Ginger is easily grown from a piece that you can buy at the shop. Simply soak the tuber overnight and then put in soil, soon you should see small green shoots coming up. If you live in the UK though be sure to keep it indoors. 

By the middle of the 16th century, Europe was receiving over 2000 tons of dried ginger a year from the East Indies. Quatre épices was created in the Baroque era (17th Cent) in Saint-Malo, containing pepper, nutmeg, cloves and ginger it is frequently used in Winter soups and stocks, also in ragout and to season lamb.

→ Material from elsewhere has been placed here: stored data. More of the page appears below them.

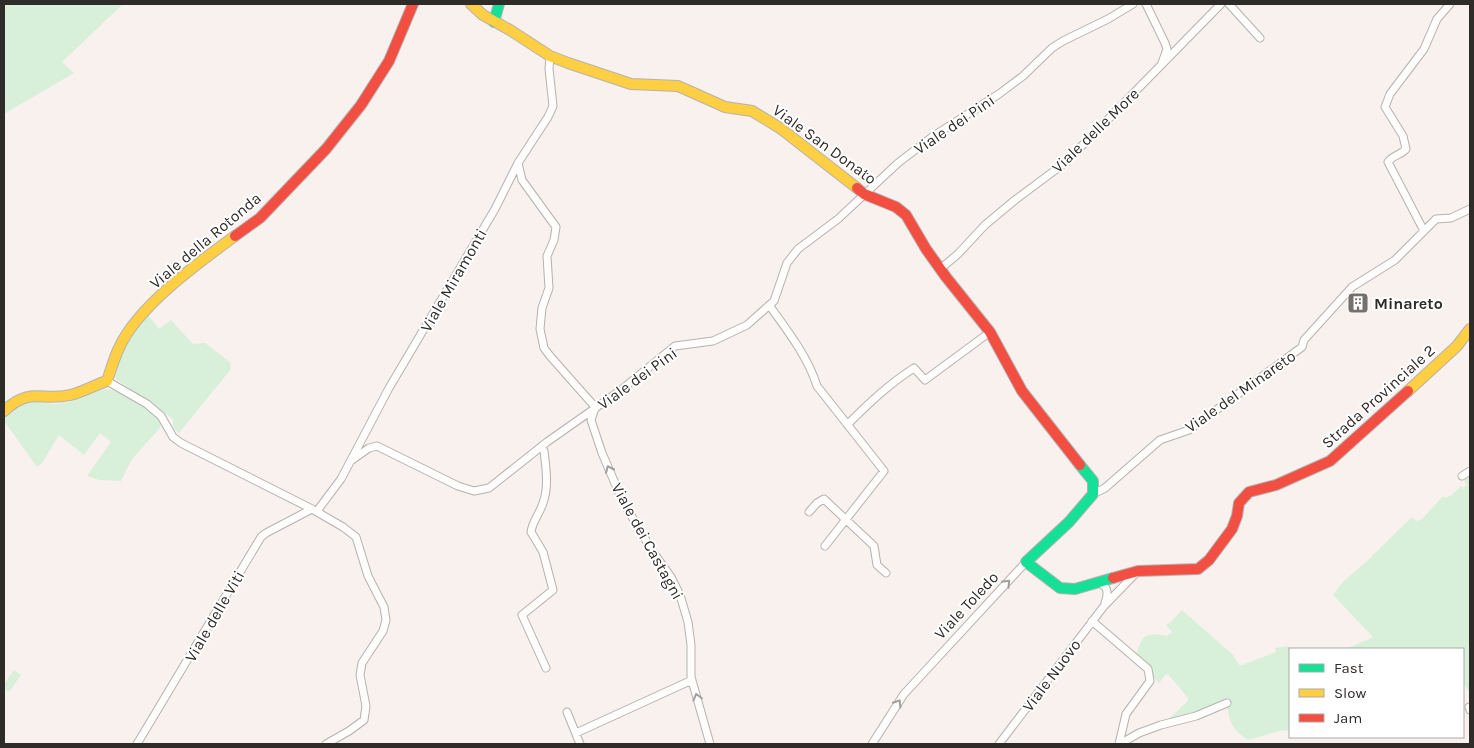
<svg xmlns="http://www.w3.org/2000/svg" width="1474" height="748" viewBox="0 0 1474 748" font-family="Karla,sans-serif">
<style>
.green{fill:#d8f0da}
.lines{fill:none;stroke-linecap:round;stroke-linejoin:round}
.street-casing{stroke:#b6b1af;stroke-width:9}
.fast-casing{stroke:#b6b1af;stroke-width:12}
.slow-casing{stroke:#b6b1af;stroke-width:12}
.jam-casing{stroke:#b6b1af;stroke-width:12}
.street{stroke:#fefdfc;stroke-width:7}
.fast{stroke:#16e098;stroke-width:10}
.slow{stroke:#ffcf43;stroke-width:10}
.jam{stroke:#f24e42;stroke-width:10}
.oneway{stroke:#a19e9d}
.labels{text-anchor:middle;stroke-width:4;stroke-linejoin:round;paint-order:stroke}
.street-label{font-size:16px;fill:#2f2b29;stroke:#fff}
.poi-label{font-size:16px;font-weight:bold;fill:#2f2b29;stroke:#fff;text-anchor:start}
</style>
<rect width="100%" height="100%" fill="#f8f1ee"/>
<path class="green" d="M4,4H123L62,62L74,73L4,114Z
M148,315L159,329L171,320L193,344L205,343L230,362L231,369L179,433L173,428V419L116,379C114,354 134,333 148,315Z
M105,389C125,392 150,405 161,422L160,428L132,459L121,481L99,480L87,476L111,442L100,433L84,455L59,435L42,463L37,467L4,421V414L26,399C36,400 45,404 54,404C72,404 88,393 105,389Z
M1470,476V694L1463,682V649H1346L1373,637L1333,595L1343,582L1367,561L1412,517L1416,521L1422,519L1443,496L1445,498L1452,495L1461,486L1463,488L1467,485L1464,480Z
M1182,610L1233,655L1240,666L1276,652L1275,648L1286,646L1295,649H1290V730L1279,731L1248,740C1230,728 1230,721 1226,702L1166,721L1187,702L1188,698L1169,675L1166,674L1159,683L1136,657C1142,635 1144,632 1167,636L1172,632L1166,625L1170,623Z
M14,670L21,675L9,692L4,688V684Z"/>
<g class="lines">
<g class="street-casing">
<path id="street" d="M1146,4L1165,43L1167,49L1162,63
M1229,4L1260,38
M518,163L522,180L556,227L554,240L547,256L549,288L542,308L540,329L544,348L550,356L596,408
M1424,231L1388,162C1393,155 1401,155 1406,149L1403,136L1385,107L1390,94L1424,49L1437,19L1450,4
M940,269L958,254L985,225L1015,200L1066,162L1221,4
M769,305C787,330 808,357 817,386L884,471L825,546
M107,381L147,404L161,416L173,437L181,443L312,509L343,527L356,537L368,576L384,607L386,620L383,631L362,663L360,675L366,706L364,720L349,731L326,744
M595,408L591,420L602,453L623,502L653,552L671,577L680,595L688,622L691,645V677L710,744
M848,424C869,403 889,384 914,368L925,380L990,332
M541,447L544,451C546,468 549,487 543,503C540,513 532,522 531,532L543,552L553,590L522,615L546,668
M352,460L369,448L377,446L458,486L474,491L489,488L547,442L621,390L675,346L713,341L747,325L774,301L787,263L798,249L838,219L898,163L932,137L999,94L1023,76L1052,48L1063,41L1108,19L1133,4
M1462,476L1470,471
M1093,494L1105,488L1160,440L1189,430L1302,347L1304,340L1352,287L1395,260L1436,219L1451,218L1470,209
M317,511L341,479L389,388L495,209L518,163L548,117L553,106L549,69L550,56
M809,512L817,503L824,499L874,546L877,565L886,573
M1099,583C1109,587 1108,594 1105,603
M1092,621L1148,669L1150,681L1126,714L1119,744
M1469,707L1470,710
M567,712L580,744
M576,733L692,680
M137,744L261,537L266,533L312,509
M872,744L904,694L1026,562
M999,744L1104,606L1136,573
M1120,744L1139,733L1161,725L1196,716L1227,703"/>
</g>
<g class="fast-casing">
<path id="fast" d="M494,22L499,4
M1080,465L1093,481V494L1069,522L1026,562L1060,588L1075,589L1113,578"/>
</g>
<g class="slow-casing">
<path id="slow" d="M471,4L483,15L510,30L550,56L568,63L631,84L678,86L725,107L752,111L780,128L857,188
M1408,391L1457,346L1470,329
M4,411C31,386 41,402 70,395C83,392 94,385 107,381C111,370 114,358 119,348C137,307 199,262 235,236"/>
</g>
<g class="jam-casing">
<path id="jam" d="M857,188L864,194L896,207L906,215L926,249L946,277L990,332L1022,391L1080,465
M235,236L260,218L326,149L361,105L389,61L413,4
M1113,578L1138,571L1198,569L1209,560L1232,529L1237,516L1239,503L1249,492L1276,485L1330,461L1408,391"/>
</g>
<use href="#street" class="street"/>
<use href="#fast" class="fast"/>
<use href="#slow" class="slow"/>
<use href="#jam" class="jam"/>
</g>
<defs><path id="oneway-chevron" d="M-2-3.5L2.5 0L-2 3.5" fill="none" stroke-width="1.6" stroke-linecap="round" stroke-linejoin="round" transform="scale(1.25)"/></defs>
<g class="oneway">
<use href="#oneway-chevron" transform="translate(609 469) rotate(-114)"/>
<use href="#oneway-chevron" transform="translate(1007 583) rotate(-47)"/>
<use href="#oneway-chevron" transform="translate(697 697) rotate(-105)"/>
<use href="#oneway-chevron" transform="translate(898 703) rotate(-58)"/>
</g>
<defs>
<g id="building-square" transform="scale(1.125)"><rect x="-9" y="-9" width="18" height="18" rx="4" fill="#75706e" stroke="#fff"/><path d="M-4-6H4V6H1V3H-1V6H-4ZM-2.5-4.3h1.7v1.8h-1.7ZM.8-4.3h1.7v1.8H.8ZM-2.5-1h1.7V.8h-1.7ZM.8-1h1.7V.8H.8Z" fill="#fff"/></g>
</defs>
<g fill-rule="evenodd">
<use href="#building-square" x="1358" y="303"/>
</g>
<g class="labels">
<g class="street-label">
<text transform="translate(954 124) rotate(-34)" y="6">Viale dei Pini</text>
<text transform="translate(1095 130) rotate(-44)" y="6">Viale delle More</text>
<text transform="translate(825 144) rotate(36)" y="6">Viale San Donato</text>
<text transform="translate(205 240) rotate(-40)" y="6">Viale della Rotonda</text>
<text transform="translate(453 280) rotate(-60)" y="6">Viale Miramonti</text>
<text transform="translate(637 378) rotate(-36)" y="6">Viale dei Pini</text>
<text transform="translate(1240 391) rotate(-35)" y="6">Viale del Minareto</text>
<text transform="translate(1378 396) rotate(-42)" y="6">Strada Provinciale 2</text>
<text transform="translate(648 541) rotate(61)" y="6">Viale dei Castagni</text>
<text transform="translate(966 605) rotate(-47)" y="6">Viale Toledo</text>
<text transform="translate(214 616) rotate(-60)" y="6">Viale delle Viti</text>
<text transform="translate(1051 675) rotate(-53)" y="6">Viale Nuovo</text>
</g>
<g class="poi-label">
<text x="1374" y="309">Minareto</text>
</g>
</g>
<rect width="1474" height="748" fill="none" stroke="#2f2b29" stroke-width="10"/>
<rect x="1289" y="648" width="175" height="90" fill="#ffffff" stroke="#acaaa9"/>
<rect x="1299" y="664" width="25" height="8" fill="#16e098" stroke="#acaaa9"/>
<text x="1334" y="673" font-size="15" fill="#2f2b29">Fast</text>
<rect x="1299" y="689" width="25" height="8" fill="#ffcf43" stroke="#acaaa9"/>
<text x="1334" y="698" font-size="15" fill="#2f2b29">Slow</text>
<rect x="1299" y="714" width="25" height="8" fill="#f24e42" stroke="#acaaa9"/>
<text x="1334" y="723" font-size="15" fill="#2f2b29">Jam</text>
</svg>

Ginger is an intestinal spasmolytic, meaning it soothes and relaxes the intestines, and studies at Cornell University found active ingredients in ginger, called ‘gingerols’, help to prevent abnormal blood coagulation, helping to improve circulation. This will likely explain why ginger has traditionally been used as an aphrodisiac. Ginger is also a powerful antioxidant and its anti-inflammatory properties have been proven to relieve joint and muscle pain and migraines.

However.. to feague, or ginger, a horse means to place ginger up the backside of horses to induce them to put their tail up in the air and to prance more energetically around the show ring. According to Francis Grose’s Dictionary of the Vulgar Tongue, it was just as common to replace the ginger with a live eel.